Other analyses have reached the same conclusion looking at the various ways that smart meters will save money. For example, a 2011 report on the Costs and Benefits of Smart Meters for Residential Consumers tallied up the smart meter savings and concluded that “even with conservative assumptions regarding consumer engagement in technologies, programs, and rate plans, utilities and their customers can expect positive net benefits from [smart meter] investments over the next 20 years.”
Do smart meters cause fires?
Any type of electrical equipment or appliance has some limited fire risk. This is equally true for old analog meters and for new smart meters. But we are not aware of any peer-reviewed study suggesting that smart meters are at increased risk for fire. And since smart meters and analog meters generally use similar internal mechanisms to measure electricity, it seems unlikely that the risk of fire from a smart meter could be any different than from an old analog meter. A renewable energy utility in Canada explains that smart meters “are simply digital meters with the added capability of communicating wirelessly about energy consumption and the flow of power through the system.” After installing 560,000 smart meters over the past 10 years, the utility found that any “reports of [their] smart meters causing fires have been investigated and are simply not true.”
In another example, this news correction shows that an initial report of “smart meter fire” in California was a case of mistaken identity. The fire was actually caused by an electrical short, which burns out both smart meters and analog meters alike. Although the news report was corrected the next day, the original inaccurate story spread to other parts of the Internet, where it remains uncorrected.
In Florida the utility has reported that of the “more than 3.1 million smart meters installed . . . we have not received any reports of fires that were determined to have been caused by the smart meters. The incidents rumored to have been caused by smart meters were in fact caused by faulty connections or failed components in the customer’s meter can.”

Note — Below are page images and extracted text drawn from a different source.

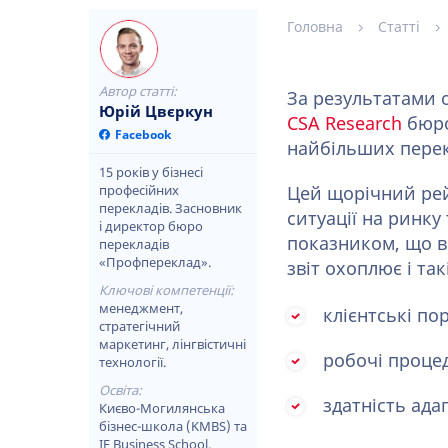
Головна
Статті
Автор статті:
За результатами 
Юрій Цвєркун
CSA Research
бюро
Facebook
найбільших перек
15 років у бізнесі
професійних
Цей щорічний рей
перекладів. Засновник
ситуації на ринку
і директор бюро
показником, що в
перекладів
«Профпереклад».
звіт охоплює і так
Ключові компетенції:
менеджмент,
клієнтські по
стратегічний
маркетинг, лінгвістичні
робочі проце
технології.
Освіта:
здатність ада
Києво-Могилянська
бізнес-школа (KMBS) та
IE Business School.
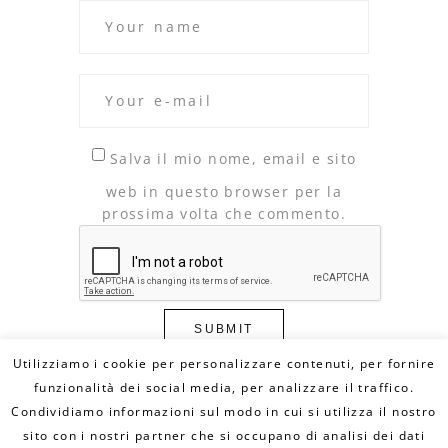
Salva il mio nome, email e sito
web in questo browser per la
prossima volta che commento.
Utilizziamo i cookie per personalizzare contenuti, per fornire
funzionalità dei social media, per analizzare il traffico.
Condividiamo informazioni sul modo in cui si utilizza il nostro
© Copyright 2020 DILLO CON UN FUMETTO. All
Rights Reserved - MAIL:
sito con i nostri partner che si occupano di analisi dei dati
info@dilloconunfumetto.it
- TEL: 339.7079217 -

A meter “can” is the enclosure for each meter, and is not part of the smart meter installation. This video posted by a home inspector shows a faulty can enclosing an old analog meter. Whether the enclosure is for a smart meter or an old analog meter, such issues should be addressed by a professional.
Misleading information about smart meters undermines the potential for modern technology to accelerate progress toward energy independence. There are distinct reasons—keeping dollars at home, bringing down the cost of electricity, and reducing carbon emissions—why municipalities throughout the world are looking to replace fossil fuels with renewable energy. This transition requires grid modernization, and a modern grid requires smart technology. Let’s remember the outcomes that switching to clean energy will yield: healthier communities and better air quality, energy that is reliable and sustainable, and a more robust economy that affords a higher standard of living.